## Exercise
Copy each line of the following data that contains "Members".

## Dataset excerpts
────────

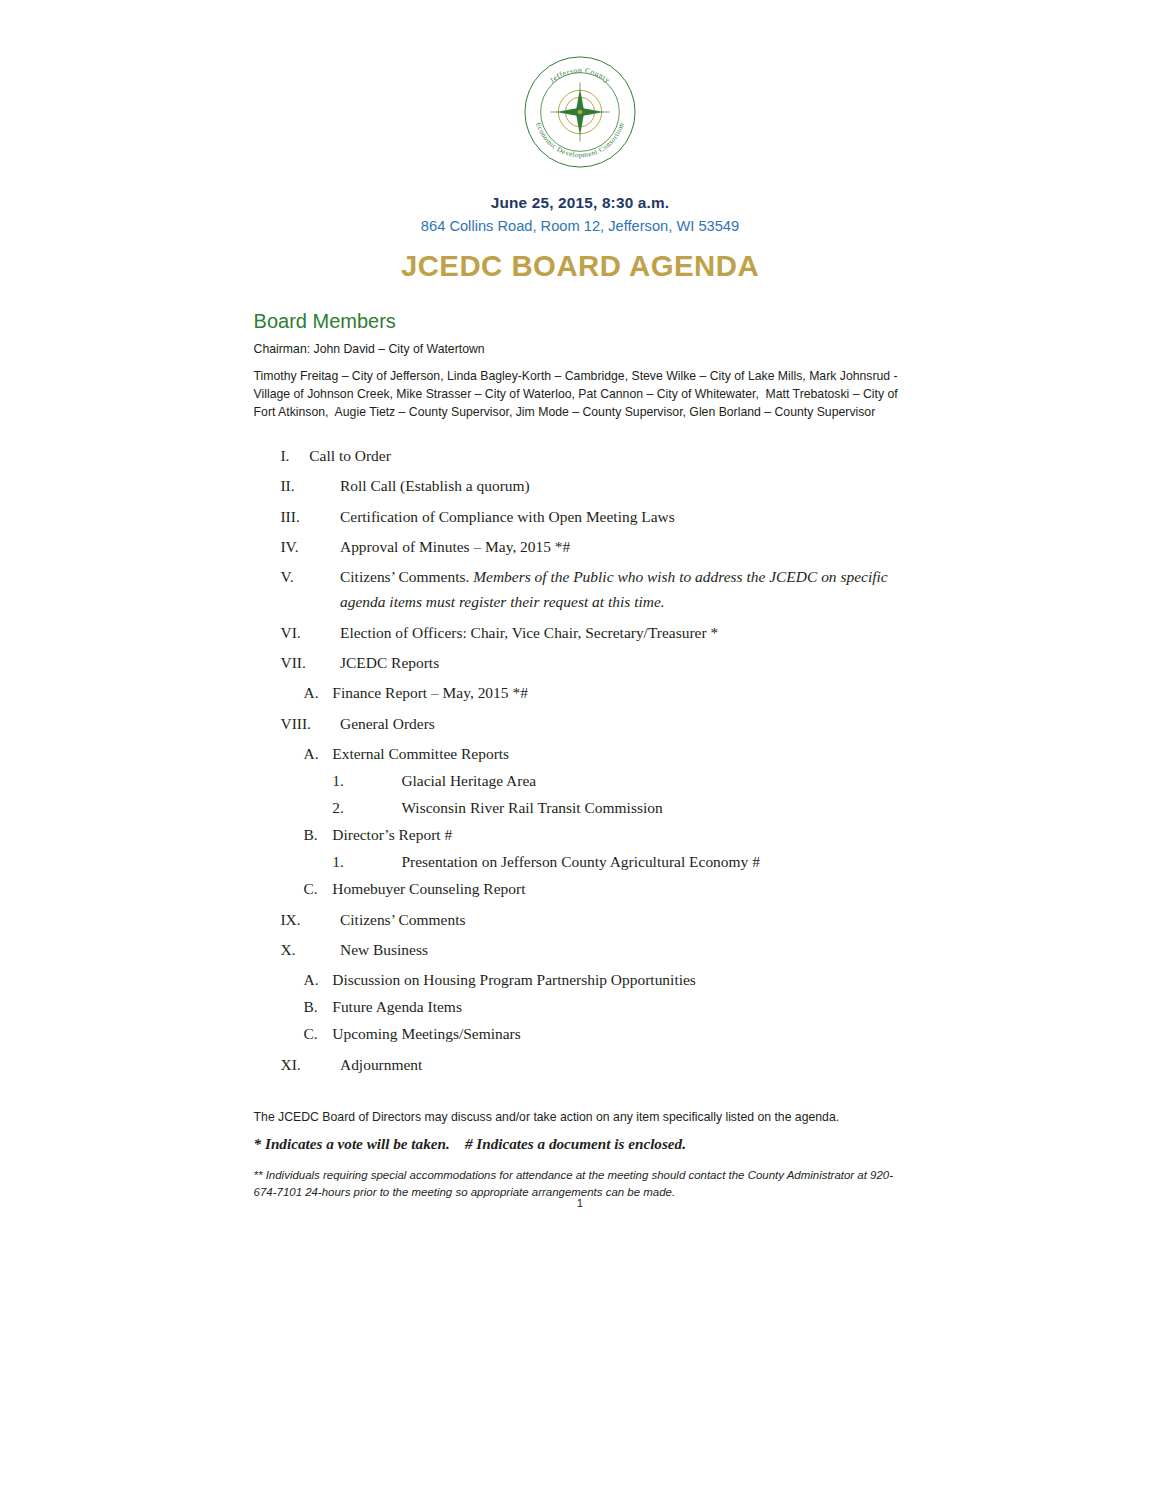Jefferson County Economic Development Consortium
June 25, 2015, 8:30 a.m.
864 Collins Road, Room 12, Jefferson, WI 53549
JCEDC BOARD AGENDA
Board Members
Chairman: John David – City of Watertown
Timothy Freitag – City of Jefferson, Linda Bagley-Korth – Cambridge, Steve Wilke – City of Lake Mills, Mark Johnsrud - Village of Johnson Creek, Mike Strasser – City of Waterloo, Pat Cannon – City of Whitewater, Matt Trebatoski – City of Fort Atkinson, Augie Tietz – County Supervisor, Jim Mode – County Supervisor, Glen Borland – County Supervisor
I. Call to Order
II. Roll Call (Establish a quorum)
III. Certification of Compliance with Open Meeting Laws
IV. Approval of Minutes – May, 2015 *#
V. Citizens’ Comments. Members of the Public who wish to address the JCEDC on specific agenda items must register their request at this time.
VI. Election of Officers: Chair, Vice Chair, Secretary/Treasurer *
VII. JCEDC Reports
A. Finance Report – May, 2015 *#
VIII. General Orders
A. External Committee Reports
1. Glacial Heritage Area
2. Wisconsin River Rail Transit Commission
B. Director’s Report #
1. Presentation on Jefferson County Agricultural Economy #
C. Homebuyer Counseling Report
IX. Citizens’ Comments
X. New Business
A. Discussion on Housing Program Partnership Opportunities
B. Future Agenda Items
C. Upcoming Meetings/Seminars
XI. Adjournment
The JCEDC Board of Directors may discuss and/or take action on any item specifically listed on the agenda.
* Indicates a vote will be taken. # Indicates a document is enclosed.
** Individuals requiring special accommodations for attendance at the meeting should contact the County Administrator at 920-674-7101 24-hours prior to the meeting so appropriate arrangements can be made.
1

────────

## Result for this task
Board Members
V. Citizens’ Comments. Members of the Public who wish to address the JCEDC on specific agenda items must register their request at this time.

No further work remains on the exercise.